TASK DESCRIPTION: An exact transcription of the listing, without its images, is what the answer must contain.

MATERIAL FOR THIS TASK:

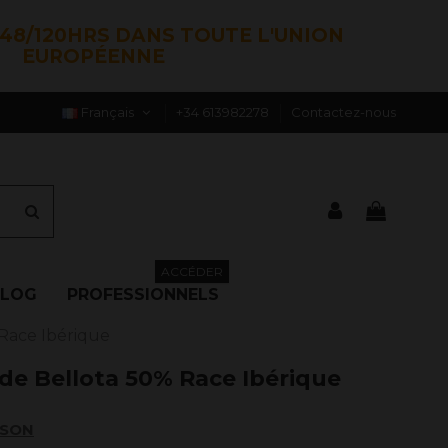
48/120HRS DANS TOUTE L'UNION
EUROPÉENNE
Français
+34 613982278
Contactez-nous
ACCÉDER
BLOG
PROFESSIONNELS
Race Ibérique
de Bellota 50% Race Ibérique
ISON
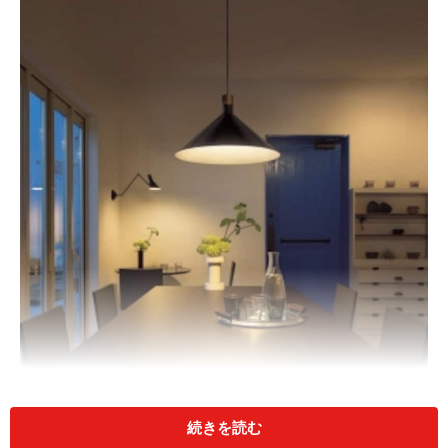
LED照明には、光の波長をコントロールし、太陽光のような
表現力をもつあかりもあります。素材本来の質感や透明感を
続きを読む
再現するので、いつもの料理も一段とおいしく見えそう。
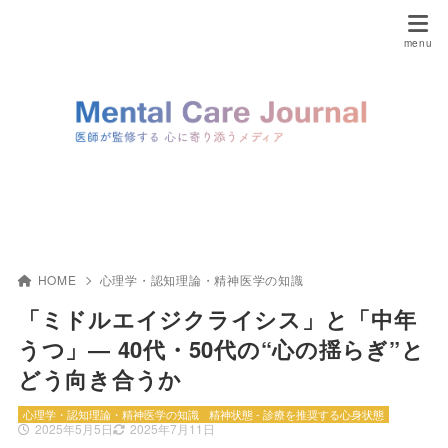
HOME
心理学・認知理論・精神医学の知識
「ミドルエイジクライシス」と「中年
うつ」― 40代・50代の“心の揺らぎ”と
どう向き合うか
心理学・認知理論・精神医学の知識
精神状態 - 診療を推奨する心身状態
2025年5月5日
2025年7月11日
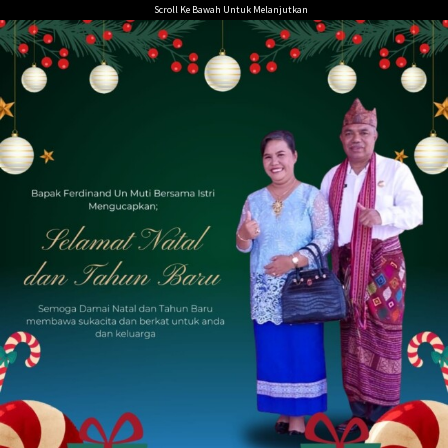
Loncat
Scroll Ke Bawah Untuk Melanjutkan
ke
konten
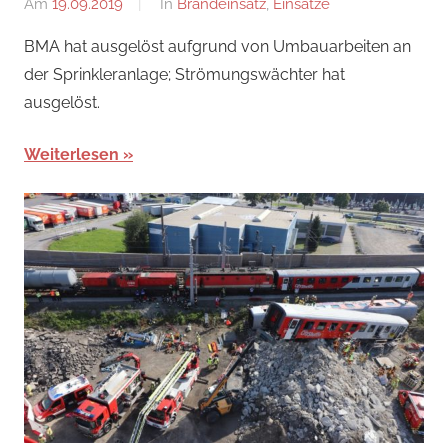
Am
19.09.2019
Von
In
Brandeinsatz
,
Einsätze
adrian
BMA hat ausgelöst aufgrund von Umbauarbeiten an
der Sprinkleranlage; Strömungswächter hat
ausgelöst.
Weiterlesen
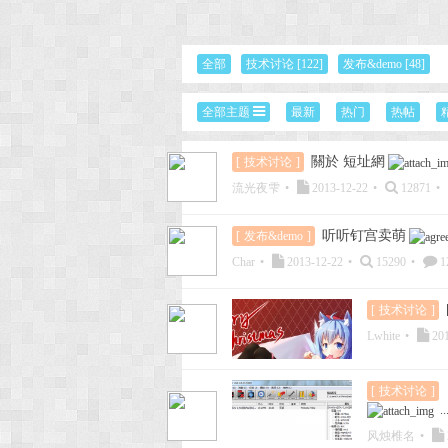
次
全部
技术讨论
[122]
发布&demo
[48]
全部主题
最新
热门
热帖
關於 短址網
[
技术讨论
]
流光夜雫
•
2013-12-22
•
12871
•
听听钉宫卖萌
[
发布&demo
]
元
Char
•
2013-12-22
•
15290
•
1
[
技术讨论
]
Lwhite
•
201
[
技术讨论
]
..
风烛椎名
•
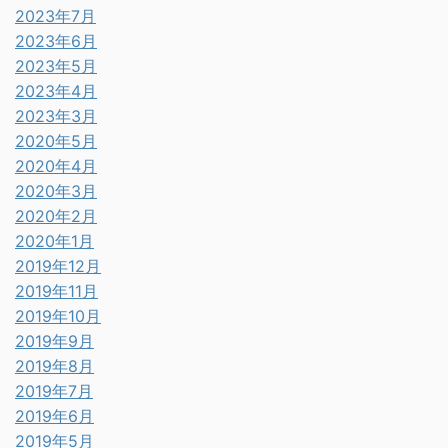
2023年7月
2023年6月
2023年5月
2023年4月
2023年3月
2020年5月
2020年4月
2020年3月
2020年2月
2020年1月
2019年12月
2019年11月
2019年10月
2019年9月
2019年8月
2019年7月
2019年6月
2019年5月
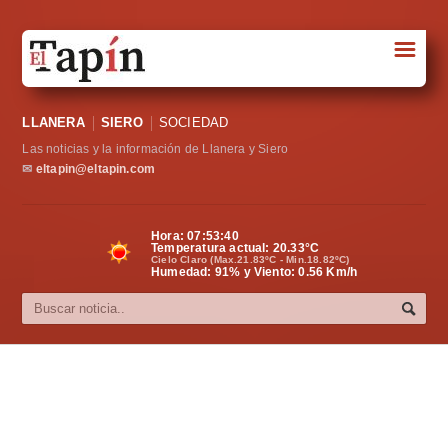
☰
Portada
LLANERA
SIERO
SOCIEDAD
Sociedad
Las noticias y la información de Llanera y Siero
Política
✉
eltapin@eltapin.com
Deportes
Hora:
07:53:41
Temperatura actual:
20.33
°C
Varios
Cielo Claro (Max.21.83ºC - Min.18.82ºC)
Humedad: 91% y Viento: 0.56 Km/h
Cultura
Asturias
Videos
Carta al director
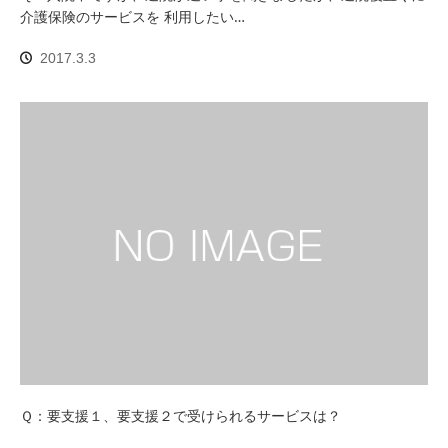
介護保険のサービスを 利用したい…
2017.3.3
Ｑ：要支援１、要支援２で受けられるサービスは？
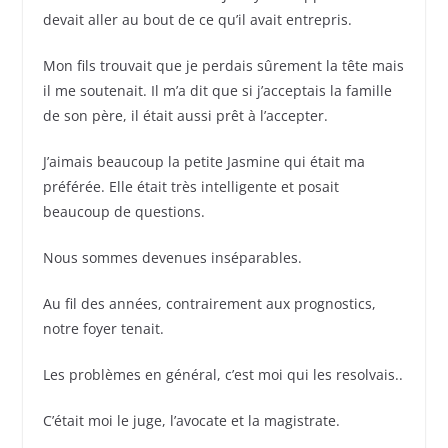
devait aller au bout de ce qu’il avait entrepris.
Mon fils trouvait que je perdais sûrement la tête mais
il me soutenait. Il m’a dit que si j’acceptais la famille
de son père, il était aussi prêt à l’accepter.
J’aimais beaucoup la petite Jasmine qui était ma
préférée. Elle était très intelligente et posait
beaucoup de questions.
Nous sommes devenues inséparables.
Au fil des années, contrairement aux prognostics,
notre foyer tenait.
Les problèmes en général, c’est moi qui les resolvais..
C’était moi le juge, l’avocate et la magistrate.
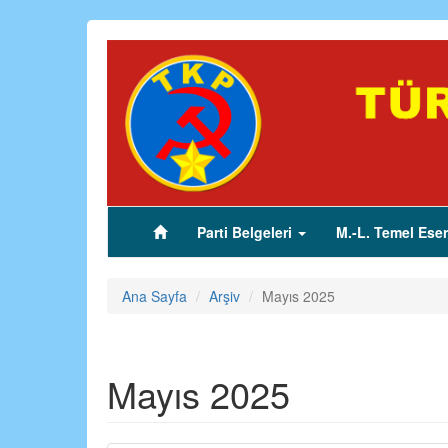
Ana
içeriğe
atla
Parti Belgeleri
M.-L. Temel Eser
(current)
Ana Sayfa
Arşiv
Mayıs 2025
Mayıs 2025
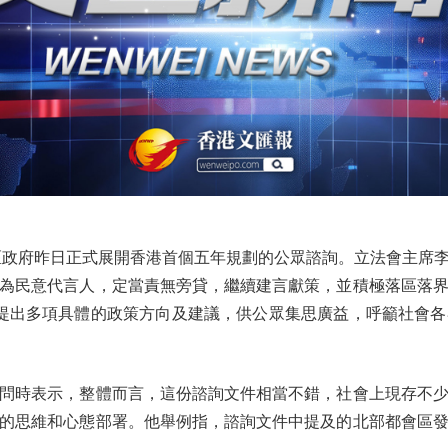
政府昨日正式展開香港首個五年規劃的公眾諮詢。立法會主席李
為民意代言人，定當責無旁貸，繼續建言獻策，並積極落區落
提出多項具體的政策方向及建議，供公眾集思廣益，呼籲社會
時表示，整體而言，這份諮詢文件相當不錯，社會上現存不少
的思維和心態部署。他舉例指，諮詢文件中提及的北部都會區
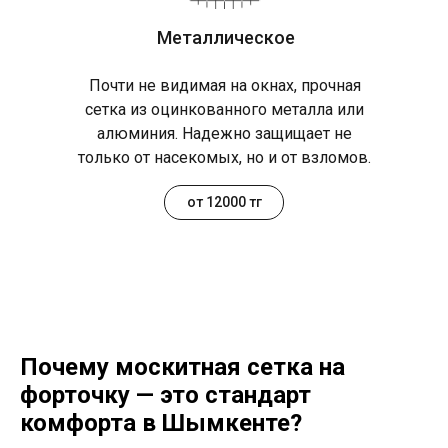
Металлическое
Почти не видимая на окнах, прочная
сетка из оцинкованного металла или
алюминия. Надежно защищает не
только от насекомых, но и от взломов.
от 12000 тг
Почему москитная сетка на
форточку — это стандарт
комфорта в Шымкенте?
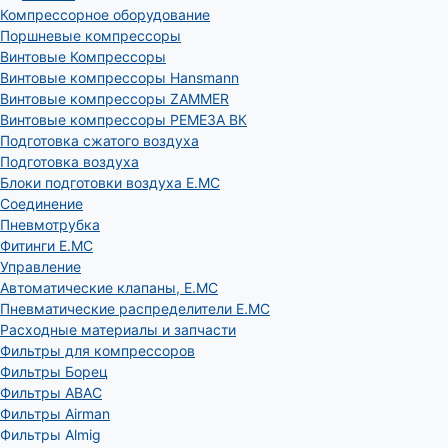
Компрессорное оборудование
Поршневые компрессоры
Винтовые Компрессоры
Винтовые компрессоры Hansmann
Винтовые компрессоры ZAMMER
Винтовые компрессоры РЕМЕЗА ВК
Подготовка сжатого воздуха
Подготовка воздуха
Блоки подготовки воздуха E.MC
Соединение
Пневмотрубка
Фитинги E.MC
Управление
Автоматические клапаны, Е.МС
Пневматические распределители E.MC
Расходные материалы и запчасти
Фильтры для компрессоров
Фильтры Борец
Фильтры ABAC
Фильтры Airman
Фильтры Almig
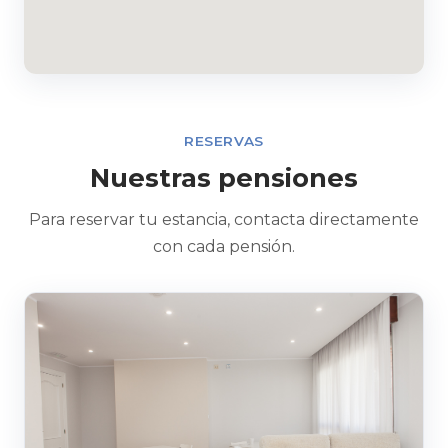
RESERVAS
Nuestras pensiones
Para reservar tu estancia, contacta directamente
con cada pensión.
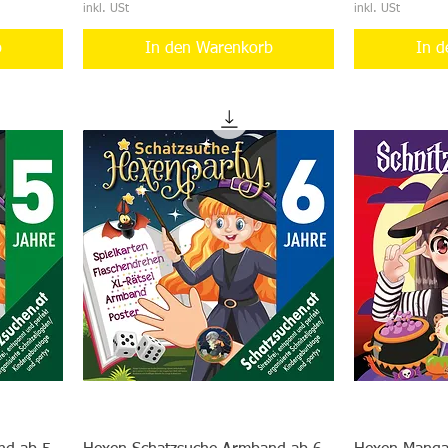
inkl. USt
inkl. USt
b
In den Warenkorb
In d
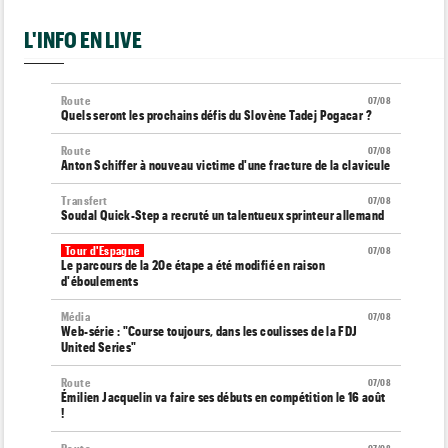
L'INFO EN LIVE
Route
07/08
Quels seront les prochains défis du Slovène Tadej Pogacar ?
Route
07/08
Anton Schiffer à nouveau victime d'une fracture de la clavicule
Transfert
07/08
Soudal Quick-Step a recruté un talentueux sprinteur allemand
Tour d'Espagne
07/08
Le parcours de la 20e étape a été modifié en raison
d'éboulements
Média
07/08
Web-série : "Course toujours, dans les coulisses de la FDJ
United Series"
Route
07/08
Émilien Jacquelin va faire ses débuts en compétition le 16 août
!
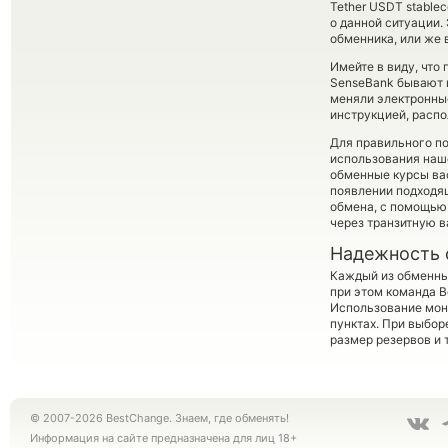
Tether USDT stablec
о данной ситуации
обменника, или же 
Имейте в виду, что
SenseBank бывают и
меняли электронны
инструкцией, распо
Для правильного по
использования наше
обменные курсы ва
появлении подходящ
обмена, с помощью
через транзитную в
Надежность 
Каждый из обменны
при этом команда 
Использование мон
пунктах. При выбор
размер резервов и 
© 2007-2026 BestChange. Знаем, где обменять!
Информация на сайте предназначена для лиц 18+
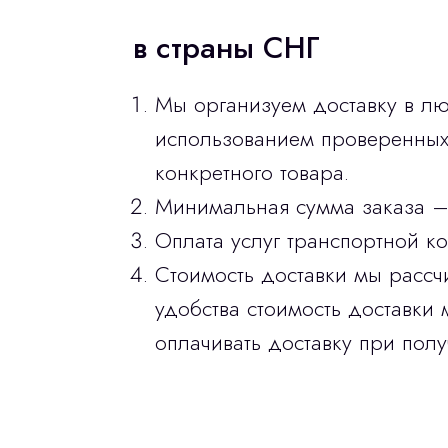
в страны СНГ
Мы организуем доставку в лю
использованием проверенных 
конкретного товара.
Минимальная сумма заказа –
Оплата услуг транспортной к
Стоимость доставки мы рассч
удобства стоимость доставки 
оплачивать доставку при полу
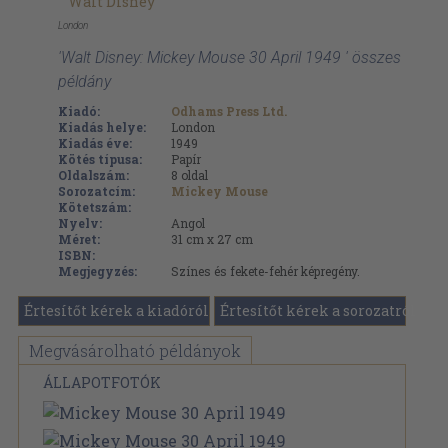
Walt Disney
London
'Walt Disney: Mickey Mouse 30 April 1949 ' összes
példány
Kiadó:
Odhams Press Ltd.
Kiadás helye:
London
Kiadás éve:
1949
Kötés típusa:
Papír
Oldalszám:
8
oldal
Sorozatcím:
Mickey Mouse
Kötetszám:
Nyelv:
Angol
Méret:
31 cm x 27 cm
ISBN:
Megjegyzés:
Színes és fekete-fehér képregény.
Értesítőt kérek a kiadóról
Értesítőt kérek a sorozatról
Megvásárolható példányok
ÁLLAPOTFOTÓK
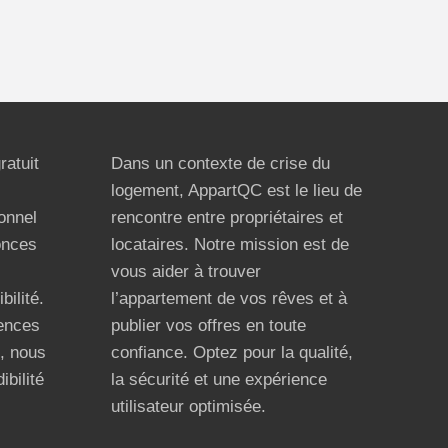
ratuit
Dans un contexte de crise du
logement, AppartQC est le lieu de
ionnel
rencontre entre propriétaires et
onces
locataires. Notre mission est de
vous aider à trouver
bilité.
l’appartement de vos rêves et à
ences
publier vos offres en toute
n, nous
confiance. Optez pour la qualité,
ibilité
la sécurité et une expérience
utilisateur optimisée.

SOLVED PROBLEM:
48/120HRS DANS TOUTE L'UNION
EUROPÉENNE
Français
+34 613982278
Contactez-nous
ACCÉDER
BLOG
PROFESSIONNELS
Race Ibérique
de Bellota 50% Race Ibérique
ISON
LED照明には、光の波長をコントロールし、太陽光のような
表現力をもつあかりもあります。素材本来の質感や透明感を
続きを読む
再現するので、いつもの料理も一段とおいしく見えそう。
HOME
心理学・認知理論・精神医学の知識
「ミドルエイジクライシス」と「中年
うつ」― 40代・50代の“心の揺らぎ”と
どう向き合うか
心理学・認知理論・精神医学の知識
精神状態 - 診療を推奨する心身状態
2025年5月5日
2025年7月11日
Loncat
Scroll Ke Bawah Untuk Melanjutkan
ke
konten
Am
19.09.2019
Von
In
Brandeinsatz
,
Einsätze
adrian
BMA hat ausgelöst aufgrund von Umbauarbeiten an
der Sprinkleranlage; Strömungswächter hat
ausgelöst.
Weiterlesen
次
全部
技术讨论
[122]
发布&demo
[48]
全部主题
最新
热门
热帖
關於 短址網
[
技术讨论
]
流光夜雫
•
2013-12-22
•
12871
•
听听钉宫卖萌
[
发布&demo
]
元
Char
•
2013-12-22
•
15290
•
1
[
技术讨论
]
Lwhite
•
201
[
技术讨论
]
..
风烛椎名
•
2023年7月
2023年6月
2023年5月
2023年4月
2023年3月
2020年5月
2020年4月
2020年3月
2020年2月
2020年1月
2019年12月
2019年11月
2019年10月
2019年9月
2019年8月
2019年7月
2019年6月
2019年5月
☰
Portada
LLANERA
SIERO
SOCIEDAD
Sociedad
Las noticias y la información de Llanera y Siero
Política
✉
eltapin@eltapin.com
Deportes
Hora:
07:53:41
Temperatura actual:
20.33
°C
Varios
Cielo Claro (Max.21.83ºC - Min.18.82ºC)
Humedad: 91% y Viento: 0.56 Km/h
Cultura
Asturias
Videos
Carta al director
介護保険のサービスを 利用したい…
2017.3.3
Ｑ：要支援１、要支援２で受けられるサービスは？
devait aller au bout de ce qu’il avait entrepris.
Mon fils trouvait que je perdais sûrement la tête mais
il me soutenait. Il m’a dit que si j’acceptais la famille
de son père, il était aussi prêt à l’accepter.
J’aimais beaucoup la petite Jasmine qui était ma
préférée. Elle était très intelligente et posait
beaucoup de questions.
Nous sommes devenues inséparables.
Au fil des années, contrairement aux prognostics,
notre foyer tenait.
Les problèmes en général, c’est moi qui les resolvais..
C’était moi le juge, l’avocate et la magistrate.
Ana
içeriğe
atla
Parti Belgeleri
M.-L. Temel Eser
(current)
Ana Sayfa
Arşiv
Mayıs 2025
Mayıs 2025
政府昨日正式展開香港首個五年規劃的公眾諮詢。立法會主席李
為民意代言人，定當責無旁貸，繼續建言獻策，並積極落區落
提出多項具體的政策方向及建議，供公眾集思廣益，呼籲社會
時表示，整體而言，這份諮詢文件相當不錯，社會上現存不少
的思維和心態部署。他舉例指，諮詢文件中提及的北部都會區
Металлическое
Почти не видимая на окнах, прочная
сетка из оцинкованного металла или
алюминия. Надежно защищает не
только от насекомых, но и от взломов.
от 12000 тг
Почему москитная сетка на
форточку — это стандарт
комфорта в Шымкенте?
Компрессорное оборудование
Поршневые компрессоры
Винтовые Компрессоры
Винтовые компрессоры Hansmann
Винтовые компрессоры ZAMMER
Винтовые компрессоры РЕМЕЗА ВК
Подготовка сжатого воздуха
Подготовка воздуха
Блоки подготовки воздуха E.MC
Соединение
Пневмотрубка
Фитинги E.MC
Управление
Автоматические клапаны, Е.МС
Пневматические распределители E.MC
Расходные материалы и запчасти
Фильтры для компрессоров
Фильтры Борец
Фильтры ABAC
Фильтры Airman
Фильтры Almig
RESERVAS
Nuestras pensiones
Para reservar tu estancia, contacta directamente
con cada pensión.
inkl. USt
inkl. USt
b
In den Warenkorb
In d
L'INFO EN LIVE
Route
07/08
Quels seront les prochains défis du Slovène Tadej Pogacar ?
Route
07/08
Anton Schiffer à nouveau victime d'une fracture de la clavicule
Transfert
07/08
Soudal Quick-Step a recruté un talentueux sprinteur allemand
Tour d'Espagne
07/08
Le parcours de la 20e étape a été modifié en raison
d'éboulements
Média
07/08
Web-série : "Course toujours, dans les coulisses de la FDJ
United Series"
Route
07/08
Émilien Jacquelin va faire ses débuts en compétition le 16 août
!
Tether USDT stablec
о данной ситуации
обменника, или же 
Имейте в виду, что
SenseBank бывают и
меняли электронны
инструкцией, распо
Для правильного по
использования наше
обменные курсы ва
появлении подходящ
обмена, с помощью
через транзитную в
Надежность 
Каждый из обменны
при этом команда 
Использование мон
пунктах. При выбор
размер резервов и 
© 2007-2026 BestChange. Знаем, где обменять!
Информация на сайте предназначена для лиц 18+
в страны СНГ
Мы организуем доставку в лю
использованием проверенных 
конкретного товара.
Минимальная сумма заказа –
Оплата услуг транспортной к
Стоимость доставки мы рассч
удобства стоимость доставки 
оплачивать доставку при полу
Walt Disney
London
'Walt Disney: Mickey Mouse 30 April 1949 ' összes
példány
Kiadó:
Odhams Press Ltd.
Kiadás helye:
London
Kiadás éve:
1949
Kötés típusa:
Papír
Oldalszám:
8
oldal
Sorozatcím:
Mickey Mouse
Kötetszám:
Nyelv:
Angol
Méret:
31 cm x 27 cm
ISBN:
Megjegyzés:
Színes és fekete-fehér képregény.
Értesítőt kérek a kiadóról
Értesítőt kérek a sorozatról
Megvásárolható példányok
ÁLLAPOTFOTÓK
ratuit
Dans un contexte de crise du
logement, AppartQC est le lieu de
ionnel
rencontre entre propriétaires et
onces
locataires. Notre mission est de
vous aider à trouver
bilité.
l’appartement de vos rêves et à
ences
publier vos offres en toute
n, nous
confiance. Optez pour la qualité,
ibilité
la sécurité et une expérience
utilisateur optimisée.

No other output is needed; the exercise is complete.